Compatibility with Apache Spark
Supported Algorithms
The following table shows the currently supported algorithms. The goal is to expand this over time with support from the underlying RAPIDS cuML libraries. If you would like support for a specific algorithm, please file a git issue to help us prioritize.
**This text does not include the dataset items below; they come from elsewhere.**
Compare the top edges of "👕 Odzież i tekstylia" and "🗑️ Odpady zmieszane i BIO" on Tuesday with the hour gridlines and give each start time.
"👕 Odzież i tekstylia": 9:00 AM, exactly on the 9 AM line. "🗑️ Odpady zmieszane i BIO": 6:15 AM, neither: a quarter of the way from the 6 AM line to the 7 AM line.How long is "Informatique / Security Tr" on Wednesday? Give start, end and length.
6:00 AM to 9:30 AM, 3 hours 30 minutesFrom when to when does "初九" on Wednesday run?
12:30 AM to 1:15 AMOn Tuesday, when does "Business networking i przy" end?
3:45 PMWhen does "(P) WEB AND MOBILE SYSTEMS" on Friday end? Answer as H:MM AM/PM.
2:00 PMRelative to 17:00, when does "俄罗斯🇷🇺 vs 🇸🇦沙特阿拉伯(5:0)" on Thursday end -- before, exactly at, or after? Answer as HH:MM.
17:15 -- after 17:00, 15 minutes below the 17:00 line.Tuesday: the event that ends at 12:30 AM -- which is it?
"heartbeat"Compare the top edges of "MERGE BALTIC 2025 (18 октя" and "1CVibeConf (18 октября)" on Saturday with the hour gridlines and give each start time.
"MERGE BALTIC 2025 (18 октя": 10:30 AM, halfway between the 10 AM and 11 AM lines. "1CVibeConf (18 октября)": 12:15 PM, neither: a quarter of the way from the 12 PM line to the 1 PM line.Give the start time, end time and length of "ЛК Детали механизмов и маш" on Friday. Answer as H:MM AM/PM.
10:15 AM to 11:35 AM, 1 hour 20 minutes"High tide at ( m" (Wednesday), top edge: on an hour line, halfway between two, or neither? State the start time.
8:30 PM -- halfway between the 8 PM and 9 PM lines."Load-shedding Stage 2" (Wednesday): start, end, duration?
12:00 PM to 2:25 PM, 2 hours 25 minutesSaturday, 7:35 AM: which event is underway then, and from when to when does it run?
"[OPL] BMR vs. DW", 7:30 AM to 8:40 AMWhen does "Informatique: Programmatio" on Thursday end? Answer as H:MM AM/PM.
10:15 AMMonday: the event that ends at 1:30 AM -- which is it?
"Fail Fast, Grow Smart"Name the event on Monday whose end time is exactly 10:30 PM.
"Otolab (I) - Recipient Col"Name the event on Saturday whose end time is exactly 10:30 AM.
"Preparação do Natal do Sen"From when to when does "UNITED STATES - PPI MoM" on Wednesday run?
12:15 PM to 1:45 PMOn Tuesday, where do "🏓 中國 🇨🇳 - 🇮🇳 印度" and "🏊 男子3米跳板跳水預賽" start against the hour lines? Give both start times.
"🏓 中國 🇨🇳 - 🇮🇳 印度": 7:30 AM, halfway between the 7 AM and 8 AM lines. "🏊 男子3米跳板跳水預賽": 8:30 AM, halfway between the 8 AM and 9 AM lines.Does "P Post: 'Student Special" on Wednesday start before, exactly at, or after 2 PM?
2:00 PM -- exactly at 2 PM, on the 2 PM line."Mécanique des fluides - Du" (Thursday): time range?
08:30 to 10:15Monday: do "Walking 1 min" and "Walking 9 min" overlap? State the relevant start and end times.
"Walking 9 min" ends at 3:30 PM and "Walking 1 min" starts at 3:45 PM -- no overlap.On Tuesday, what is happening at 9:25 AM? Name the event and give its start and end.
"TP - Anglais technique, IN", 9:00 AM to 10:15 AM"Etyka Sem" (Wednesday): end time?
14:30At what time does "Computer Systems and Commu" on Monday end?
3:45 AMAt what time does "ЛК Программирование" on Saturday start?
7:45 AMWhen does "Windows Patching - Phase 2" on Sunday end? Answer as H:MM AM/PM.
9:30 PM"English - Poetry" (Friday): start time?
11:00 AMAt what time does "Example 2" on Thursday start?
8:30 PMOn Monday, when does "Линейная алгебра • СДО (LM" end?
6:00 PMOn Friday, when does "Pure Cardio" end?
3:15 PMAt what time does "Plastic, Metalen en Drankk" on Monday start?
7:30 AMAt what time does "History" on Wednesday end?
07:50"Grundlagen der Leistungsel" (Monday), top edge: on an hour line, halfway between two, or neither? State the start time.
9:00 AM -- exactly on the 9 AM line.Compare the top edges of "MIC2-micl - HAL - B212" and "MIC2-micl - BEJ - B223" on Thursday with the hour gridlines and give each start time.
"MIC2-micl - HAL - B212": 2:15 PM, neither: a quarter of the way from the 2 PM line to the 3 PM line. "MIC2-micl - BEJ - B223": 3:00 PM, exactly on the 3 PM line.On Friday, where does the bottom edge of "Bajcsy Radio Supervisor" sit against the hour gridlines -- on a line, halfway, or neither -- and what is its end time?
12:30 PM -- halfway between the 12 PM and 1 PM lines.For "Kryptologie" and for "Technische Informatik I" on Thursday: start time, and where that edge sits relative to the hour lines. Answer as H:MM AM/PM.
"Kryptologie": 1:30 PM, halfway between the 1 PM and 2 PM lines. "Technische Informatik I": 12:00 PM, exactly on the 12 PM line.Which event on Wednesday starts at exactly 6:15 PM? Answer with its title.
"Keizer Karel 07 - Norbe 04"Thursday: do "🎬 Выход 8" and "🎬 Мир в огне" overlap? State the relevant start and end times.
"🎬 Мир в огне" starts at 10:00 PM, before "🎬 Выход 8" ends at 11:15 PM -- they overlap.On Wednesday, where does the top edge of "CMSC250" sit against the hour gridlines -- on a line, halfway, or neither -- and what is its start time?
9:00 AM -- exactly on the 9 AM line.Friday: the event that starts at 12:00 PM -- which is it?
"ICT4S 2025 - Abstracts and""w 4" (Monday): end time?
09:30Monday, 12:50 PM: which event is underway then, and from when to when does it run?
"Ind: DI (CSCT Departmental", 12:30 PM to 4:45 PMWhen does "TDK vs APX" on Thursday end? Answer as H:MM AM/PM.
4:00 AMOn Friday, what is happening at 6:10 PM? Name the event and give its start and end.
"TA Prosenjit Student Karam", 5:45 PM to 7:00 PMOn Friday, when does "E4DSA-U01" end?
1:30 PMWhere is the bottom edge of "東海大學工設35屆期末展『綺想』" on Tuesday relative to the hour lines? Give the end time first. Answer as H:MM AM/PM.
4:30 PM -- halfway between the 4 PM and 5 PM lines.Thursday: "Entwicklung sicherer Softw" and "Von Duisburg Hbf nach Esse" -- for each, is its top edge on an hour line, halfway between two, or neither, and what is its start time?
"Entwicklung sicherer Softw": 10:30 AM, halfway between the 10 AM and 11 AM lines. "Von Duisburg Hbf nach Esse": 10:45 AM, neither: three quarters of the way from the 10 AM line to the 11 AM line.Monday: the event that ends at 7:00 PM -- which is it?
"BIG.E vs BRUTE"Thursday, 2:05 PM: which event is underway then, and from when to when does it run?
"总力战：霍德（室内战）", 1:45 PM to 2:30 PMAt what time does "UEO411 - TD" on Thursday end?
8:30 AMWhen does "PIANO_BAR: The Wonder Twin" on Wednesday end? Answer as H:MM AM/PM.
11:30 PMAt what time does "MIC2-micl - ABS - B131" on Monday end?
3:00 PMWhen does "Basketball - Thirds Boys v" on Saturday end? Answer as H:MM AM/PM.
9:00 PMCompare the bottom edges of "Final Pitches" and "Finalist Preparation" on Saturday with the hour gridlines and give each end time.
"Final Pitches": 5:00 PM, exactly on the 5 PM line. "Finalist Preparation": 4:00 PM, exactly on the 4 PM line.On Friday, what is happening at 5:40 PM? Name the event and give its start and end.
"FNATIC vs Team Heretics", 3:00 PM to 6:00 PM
Supported Algorithms | Python | Scala |
---|---|---|
CrossValidator | √ | |
DBSCAN (*) | √ | |
KMeans | √ | |
approx/exact k-NN (*) | √ | |
LinearRegression | √ | |
LogisticRegression | √ | |
PCA | √ | √ |
RandomForestClassifier | √ | |
RandomForestRegressor | √ | |
UMAP (*) | √ |
Note: Spark does not provide a k-Nearest Neighbors (k-NN) implementation, but it does have an LSH-based Approximate Nearest Neighbor implementation. As an alternative to PCA, we also provide a Spark API for GPU accelerated Uniform Manifold Approximation and Projection (UMAP), a non-linear dimensionality reduction algorithm in the RAPIDS cuML library. As an alternative to KMeans, we also provide a Spark API for GPU accelerated Density-Based Spatial Clustering of Applications with Noise (DBSCAN), a density based clustering algorithm in the RAPIDS cuML library.
Supported Versions
Spark Rapids ML | CUDA | Spark | Python |
---|---|---|---|
1.0.0 | 11.4+ | 3.3+ | 3.10+ |
Single vs Double precision inputs
The underlying cuML implementations all accept single precision (e.g. Float or float32) input types and offer the best performance in this case. As a result, by default, Spark RAPIDs ML converts Spark DataFrames supplied to fit
and transform
methods having double precision data types (i.e. VectorUDT
, ArrayType(DoubleType())
, DoubleType()
columns) to single precision before passing them down to the cuML layer. Most of the cuML algorithm implementations also support double precision inputs. The Estimator (for all algorithms) constructor parameter float32_inputs
can be used to control this behavior. The default value is True
which forces the conversion to single precision for all algorithms, but it can be set to False
in which case double precision input data is passed to those cuML algorithms which support it.
Currently all algorithms except the following support double precision: k-NN, UMAP.